● TASK REQUIREMENTS:
Can you format every line of the data below as a numbered list, leaving out any blank lines?

● Saved data entries:
--

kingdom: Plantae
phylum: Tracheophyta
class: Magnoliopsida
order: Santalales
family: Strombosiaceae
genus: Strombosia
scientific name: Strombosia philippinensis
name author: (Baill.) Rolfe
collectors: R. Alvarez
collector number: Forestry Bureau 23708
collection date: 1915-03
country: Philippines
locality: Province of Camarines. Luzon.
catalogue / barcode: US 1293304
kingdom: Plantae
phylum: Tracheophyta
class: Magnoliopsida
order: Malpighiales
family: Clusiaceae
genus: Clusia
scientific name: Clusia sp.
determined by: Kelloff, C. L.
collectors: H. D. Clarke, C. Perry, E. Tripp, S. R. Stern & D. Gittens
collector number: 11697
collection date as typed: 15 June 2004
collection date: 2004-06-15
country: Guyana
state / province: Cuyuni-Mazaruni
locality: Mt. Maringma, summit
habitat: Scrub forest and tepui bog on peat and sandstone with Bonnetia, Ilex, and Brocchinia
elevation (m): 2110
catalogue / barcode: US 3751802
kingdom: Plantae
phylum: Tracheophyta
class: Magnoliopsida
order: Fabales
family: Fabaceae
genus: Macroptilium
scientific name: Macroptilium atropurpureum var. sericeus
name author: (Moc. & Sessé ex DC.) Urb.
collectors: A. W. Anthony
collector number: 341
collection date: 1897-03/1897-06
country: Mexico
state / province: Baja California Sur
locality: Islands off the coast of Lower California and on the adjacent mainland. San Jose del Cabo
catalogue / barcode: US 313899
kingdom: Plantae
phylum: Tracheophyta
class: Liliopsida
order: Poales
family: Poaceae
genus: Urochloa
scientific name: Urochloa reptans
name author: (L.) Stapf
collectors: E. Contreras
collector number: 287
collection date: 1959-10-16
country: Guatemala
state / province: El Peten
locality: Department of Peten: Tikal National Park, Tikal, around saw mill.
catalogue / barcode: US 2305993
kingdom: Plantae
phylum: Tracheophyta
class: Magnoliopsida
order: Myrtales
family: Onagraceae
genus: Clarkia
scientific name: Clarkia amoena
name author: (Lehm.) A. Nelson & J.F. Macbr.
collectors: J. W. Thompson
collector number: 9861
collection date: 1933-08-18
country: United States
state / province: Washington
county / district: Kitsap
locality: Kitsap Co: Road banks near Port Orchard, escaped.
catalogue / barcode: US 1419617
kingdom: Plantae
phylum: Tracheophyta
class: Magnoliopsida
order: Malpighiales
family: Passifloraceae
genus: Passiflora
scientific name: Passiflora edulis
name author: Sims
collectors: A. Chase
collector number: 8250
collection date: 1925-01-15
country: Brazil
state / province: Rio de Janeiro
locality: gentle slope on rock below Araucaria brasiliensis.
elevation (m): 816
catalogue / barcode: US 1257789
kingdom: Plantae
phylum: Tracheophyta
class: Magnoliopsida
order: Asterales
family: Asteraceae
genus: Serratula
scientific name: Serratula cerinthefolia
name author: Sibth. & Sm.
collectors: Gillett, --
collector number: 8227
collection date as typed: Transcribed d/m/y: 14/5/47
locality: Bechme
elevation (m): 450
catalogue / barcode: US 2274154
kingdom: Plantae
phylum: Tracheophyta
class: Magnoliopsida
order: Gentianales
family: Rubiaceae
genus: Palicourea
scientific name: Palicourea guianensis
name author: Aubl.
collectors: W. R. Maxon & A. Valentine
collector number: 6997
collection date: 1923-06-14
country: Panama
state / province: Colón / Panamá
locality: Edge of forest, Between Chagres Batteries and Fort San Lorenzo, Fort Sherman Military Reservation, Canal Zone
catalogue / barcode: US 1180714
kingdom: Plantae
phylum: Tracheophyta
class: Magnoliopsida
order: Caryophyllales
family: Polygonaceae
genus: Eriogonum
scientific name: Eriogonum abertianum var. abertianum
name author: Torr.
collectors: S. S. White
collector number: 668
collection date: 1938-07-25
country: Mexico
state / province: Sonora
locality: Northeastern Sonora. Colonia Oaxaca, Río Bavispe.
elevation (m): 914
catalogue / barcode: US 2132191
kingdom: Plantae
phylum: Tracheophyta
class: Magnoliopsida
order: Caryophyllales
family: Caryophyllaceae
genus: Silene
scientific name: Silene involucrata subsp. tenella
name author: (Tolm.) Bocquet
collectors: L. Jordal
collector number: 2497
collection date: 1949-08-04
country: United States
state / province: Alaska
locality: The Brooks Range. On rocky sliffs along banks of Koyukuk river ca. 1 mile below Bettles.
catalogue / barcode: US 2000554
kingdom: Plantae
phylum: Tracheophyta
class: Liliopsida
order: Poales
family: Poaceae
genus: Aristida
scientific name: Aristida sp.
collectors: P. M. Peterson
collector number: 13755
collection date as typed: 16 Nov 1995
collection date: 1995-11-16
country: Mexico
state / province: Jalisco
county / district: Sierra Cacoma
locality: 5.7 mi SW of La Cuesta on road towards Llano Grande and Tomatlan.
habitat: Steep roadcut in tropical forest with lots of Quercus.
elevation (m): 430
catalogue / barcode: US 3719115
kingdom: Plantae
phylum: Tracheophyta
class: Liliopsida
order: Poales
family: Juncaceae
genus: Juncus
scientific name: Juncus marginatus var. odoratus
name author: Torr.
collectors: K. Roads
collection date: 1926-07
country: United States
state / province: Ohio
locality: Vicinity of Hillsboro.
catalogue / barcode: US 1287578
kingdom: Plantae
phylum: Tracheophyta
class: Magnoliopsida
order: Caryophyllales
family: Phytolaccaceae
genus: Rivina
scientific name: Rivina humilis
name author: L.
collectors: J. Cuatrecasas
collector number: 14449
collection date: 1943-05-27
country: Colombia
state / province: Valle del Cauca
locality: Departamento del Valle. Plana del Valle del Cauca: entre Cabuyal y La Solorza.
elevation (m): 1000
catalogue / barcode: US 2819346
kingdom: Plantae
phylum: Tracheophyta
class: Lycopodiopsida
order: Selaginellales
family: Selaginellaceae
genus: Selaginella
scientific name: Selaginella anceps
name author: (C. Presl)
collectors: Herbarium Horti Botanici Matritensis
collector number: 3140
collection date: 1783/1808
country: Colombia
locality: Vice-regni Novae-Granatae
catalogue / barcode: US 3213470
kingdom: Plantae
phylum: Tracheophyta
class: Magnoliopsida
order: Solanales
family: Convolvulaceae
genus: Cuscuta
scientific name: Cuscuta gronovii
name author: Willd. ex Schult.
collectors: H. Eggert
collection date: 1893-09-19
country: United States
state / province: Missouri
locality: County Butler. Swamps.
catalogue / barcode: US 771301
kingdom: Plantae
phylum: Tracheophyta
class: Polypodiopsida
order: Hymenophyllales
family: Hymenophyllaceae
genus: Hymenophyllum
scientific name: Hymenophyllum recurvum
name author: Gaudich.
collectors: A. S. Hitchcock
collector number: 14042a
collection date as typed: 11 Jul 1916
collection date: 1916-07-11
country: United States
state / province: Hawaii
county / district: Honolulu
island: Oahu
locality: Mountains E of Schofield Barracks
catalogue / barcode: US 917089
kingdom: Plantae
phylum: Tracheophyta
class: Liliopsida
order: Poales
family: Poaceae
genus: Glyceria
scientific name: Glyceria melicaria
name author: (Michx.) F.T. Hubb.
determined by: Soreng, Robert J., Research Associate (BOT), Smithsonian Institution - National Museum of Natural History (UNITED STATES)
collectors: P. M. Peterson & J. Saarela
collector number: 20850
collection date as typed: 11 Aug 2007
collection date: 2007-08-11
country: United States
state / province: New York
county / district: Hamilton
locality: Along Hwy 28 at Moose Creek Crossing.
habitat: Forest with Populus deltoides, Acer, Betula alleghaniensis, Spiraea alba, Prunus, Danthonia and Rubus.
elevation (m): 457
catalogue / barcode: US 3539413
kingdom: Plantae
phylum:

--

● REPLY TO THE EXERCISE:
1. kingdom: Plantae
2. phylum: Tracheophyta
3. class: Magnoliopsida
4. order: Santalales
5. family: Strombosiaceae
6. genus: Strombosia
7. scientific name: Strombosia philippinensis
8. name author: (Baill.) Rolfe
9. collectors: R. Alvarez
10. collector number: Forestry Bureau 23708
11. collection date: 1915-03
12. country: Philippines
13. locality: Province of Camarines. Luzon.
14. catalogue / barcode: US 1293304
15. kingdom: Plantae
16. phylum: Tracheophyta
17. class: Magnoliopsida
18. order: Malpighiales
19. family: Clusiaceae
20. genus: Clusia
21. scientific name: Clusia sp.
22. determined by: Kelloff, C. L.
23. collectors: H. D. Clarke, C. Perry, E. Tripp, S. R. Stern & D. Gittens
24. collector number: 11697
25. collection date as typed: 15 June 2004
26. collection date: 2004-06-15
27. country: Guyana
28. state / province: Cuyuni-Mazaruni
29. locality: Mt. Maringma, summit
30. habitat: Scrub forest and tepui bog on peat and sandstone with Bonnetia, Ilex, and Brocchinia
31. elevation (m): 2110
32. catalogue / barcode: US 3751802
33. kingdom: Plantae
34. phylum: Tracheophyta
35. class: Magnoliopsida
36. order: Fabales
37. family: Fabaceae
38. genus: Macroptilium
39. scientific name: Macroptilium atropurpureum var. sericeus
40. name author: (Moc. & Sessé ex DC.) Urb.
41. collectors: A. W. Anthony
42. collector number: 341
43. collection date: 1897-03/1897-06
44. country: Mexico
45. state / province: Baja California Sur
46. locality: Islands off the coast of Lower California and on the adjacent mainland. San Jose del Cabo
47. catalogue / barcode: US 313899
48. kingdom: Plantae
49. phylum: Tracheophyta
50. class: Liliopsida
51. order: Poales
52. family: Poaceae
53. genus: Urochloa
54. scientific name: Urochloa reptans
55. name author: (L.) Stapf
56. collectors: E. Contreras
57. collector number: 287
58. collection date: 1959-10-16
59. country: Guatemala
60. state / province: El Peten
61. locality: Department of Peten: Tikal National Park, Tikal, around saw mill.
62. catalogue / barcode: US 2305993
63. kingdom: Plantae
64. phylum: Tracheophyta
65. class: Magnoliopsida
66. order: Myrtales
67. family: Onagraceae
68. genus: Clarkia
69. scientific name: Clarkia amoena
70. name author: (Lehm.) A. Nelson & J.F. Macbr.
71. collectors: J. W. Thompson
72. collector number: 9861
73. collection date: 1933-08-18
74. country: United States
75. state / province: Washington
76. county / district: Kitsap
77. locality: Kitsap Co: Road banks near Port Orchard, escaped.
78. catalogue / barcode: US 1419617
79. kingdom: Plantae
80. phylum: Tracheophyta
81. class: Magnoliopsida
82. order: Malpighiales
83. family: Passifloraceae
84. genus: Passiflora
85. scientific name: Passiflora edulis
86. name author: Sims
87. collectors: A. Chase
88. collector number: 8250
89. collection date: 1925-01-15
90. country: Brazil
91. state / province: Rio de Janeiro
92. locality: gentle slope on rock below Araucaria brasiliensis.
93. elevation (m): 816
94. catalogue / barcode: US 1257789
95. kingdom: Plantae
96. phylum: Tracheophyta
97. class: Magnoliopsida
98. order: Asterales
99. family: Asteraceae
100. genus: Serratula
101. scientific name: Serratula cerinthefolia
102. name author: Sibth. & Sm.
103. collectors: Gillett, --
104. collector number: 8227
105. collection date as typed: Transcribed d/m/y: 14/5/47
106. locality: Bechme
107. elevation (m): 450
108. catalogue / barcode: US 2274154
109. kingdom: Plantae
110. phylum: Tracheophyta
111. class: Magnoliopsida
112. order: Gentianales
113. family: Rubiaceae
114. genus: Palicourea
115. scientific name: Palicourea guianensis
116. name author: Aubl.
117. collectors: W. R. Maxon & A. Valentine
118. collector number: 6997
119. collection date: 1923-06-14
120. country: Panama
121. state / province: Colón / Panamá
122. locality: Edge of forest, Between Chagres Batteries and Fort San Lorenzo, Fort Sherman Military Reservation, Canal Zone
123. catalogue / barcode: US 1180714
124. kingdom: Plantae
125. phylum: Tracheophyta
126. class: Magnoliopsida
127. order: Caryophyllales
128. family: Polygonaceae
129. genus: Eriogonum
130. scientific name: Eriogonum abertianum var. abertianum
131. name author: Torr.
132. collectors: S. S. White
133. collector number: 668
134. collection date: 1938-07-25
135. country: Mexico
136. state / province: Sonora
137. locality: Northeastern Sonora. Colonia Oaxaca, Río Bavispe.
138. elevation (m): 914
139. catalogue / barcode: US 2132191
140. kingdom: Plantae
141. phylum: Tracheophyta
142. class: Magnoliopsida
143. order: Caryophyllales
144. family: Caryophyllaceae
145. genus: Silene
146. scientific name: Silene involucrata subsp. tenella
147. name author: (Tolm.) Bocquet
148. collectors: L. Jordal
149. collector number: 2497
150. collection date: 1949-08-04
151. country: United States
152. state / province: Alaska
153. locality: The Brooks Range. On rocky sliffs along banks of Koyukuk river ca. 1 mile below Bettles.
154. catalogue / barcode: US 2000554
155. kingdom: Plantae
156. phylum: Tracheophyta
157. class: Liliopsida
158. order: Poales
159. family: Poaceae
160. genus: Aristida
161. scientific name: Aristida sp.
162. collectors: P. M. Peterson
163. collector number: 13755
164. collection date as typed: 16 Nov 1995
165. collection date: 1995-11-16
166. country: Mexico
167. state / province: Jalisco
168. county / district: Sierra Cacoma
169. locality: 5.7 mi SW of La Cuesta on road towards Llano Grande and Tomatlan.
170. habitat: Steep roadcut in tropical forest with lots of Quercus.
171. elevation (m): 430
172. catalogue / barcode: US 3719115
173. kingdom: Plantae
174. phylum: Tracheophyta
175. class: Liliopsida
176. order: Poales
177. family: Juncaceae
178. genus: Juncus
179. scientific name: Juncus marginatus var. odoratus
180. name author: Torr.
181. collectors: K. Roads
182. collection date: 1926-07
183. country: United States
184. state / province: Ohio
185. locality: Vicinity of Hillsboro.
186. catalogue / barcode: US 1287578
187. kingdom: Plantae
188. phylum: Tracheophyta
189. class: Magnoliopsida
190. order: Caryophyllales
191. family: Phytolaccaceae
192. genus: Rivina
193. scientific name: Rivina humilis
194. name author: L.
195. collectors: J. Cuatrecasas
196. collector number: 14449
197. collection date: 1943-05-27
198. country: Colombia
199. state / province: Valle del Cauca
200. locality: Departamento del Valle. Plana del Valle del Cauca: entre Cabuyal y La Solorza.
201. elevation (m): 1000
202. catalogue / barcode: US 2819346
203. kingdom: Plantae
204. phylum: Tracheophyta
205. class: Lycopodiopsida
206. order: Selaginellales
207. family: Selaginellaceae
208. genus: Selaginella
209. scientific name: Selaginella anceps
210. name author: (C. Presl)
211. collectors: Herbarium Horti Botanici Matritensis
212. collector number: 3140
213. collection date: 1783/1808
214. country: Colombia
215. locality: Vice-regni Novae-Granatae
216. catalogue / barcode: US 3213470
217. kingdom: Plantae
218. phylum: Tracheophyta
219. class: Magnoliopsida
220. order: Solanales
221. family: Convolvulaceae
222. genus: Cuscuta
223. scientific name: Cuscuta gronovii
224. name author: Willd. ex Schult.
225. collectors: H. Eggert
226. collection date: 1893-09-19
227. country: United States
228. state / province: Missouri
229. locality: County Butler. Swamps.
230. catalogue / barcode: US 771301
231. kingdom: Plantae
232. phylum: Tracheophyta
233. class: Polypodiopsida
234. order: Hymenophyllales
235. family: Hymenophyllaceae
236. genus: Hymenophyllum
237. scientific name: Hymenophyllum recurvum
238. name author: Gaudich.
239. collectors: A. S. Hitchcock
240. collector number: 14042a
241. collection date as typed: 11 Jul 1916
242. collection date: 1916-07-11
243. country: United States
244. state / province: Hawaii
245. county / district: Honolulu
246. island: Oahu
247. locality: Mountains E of Schofield Barracks
248. catalogue / barcode: US 917089
249. kingdom: Plantae
250. phylum: Tracheophyta
251. class: Liliopsida
252. order: Poales
253. family: Poaceae
254. genus: Glyceria
255. scientific name: Glyceria melicaria
256. name author: (Michx.) F.T. Hubb.
257. determined by: Soreng, Robert J., Research Associate (BOT), Smithsonian Institution - National Museum of Natural History (UNITED STATES)
258. collectors: P. M. Peterson & J. Saarela
259. collector number: 20850
260. collection date as typed: 11 Aug 2007
261. collection date: 2007-08-11
262. country: United States
263. state / province: New York
264. county / district: Hamilton
265. locality: Along Hwy 28 at Moose Creek Crossing.
266. habitat: Forest with Populus deltoides, Acer, Betula alleghaniensis, Spiraea alba, Prunus, Danthonia and Rubus.
267. elevation (m): 457
268. catalogue / barcode: US 3539413
269. kingdom: Plantae
270. phylum:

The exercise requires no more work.